(Collected data)
· · · ·
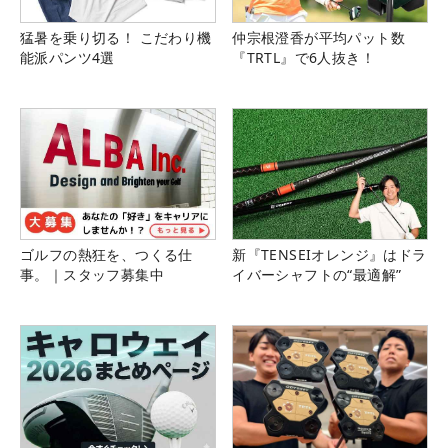
猛暑を乗り切る！ こだわり機
仲宗根澄香が平均パット数
能派パンツ4選
『TRTL』で6人抜き！
ゴルフの熱狂を、つくる仕
新『TENSEIオレンジ』はドラ
事。｜スタッフ募集中
イバーシャフトの“最適解”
· · · ·
### TASK OBJECTIVE
For every entry above, write it out exactly and remove any image.

### YOUR RESPONSE
猛暑を乗り切る！ こだわり機
仲宗根澄香が平均パット数
能派パンツ4選
『TRTL』で6人抜き！
ゴルフの熱狂を、つくる仕
新『TENSEIオレンジ』はドラ
事。｜スタッフ募集中
イバーシャフトの“最適解”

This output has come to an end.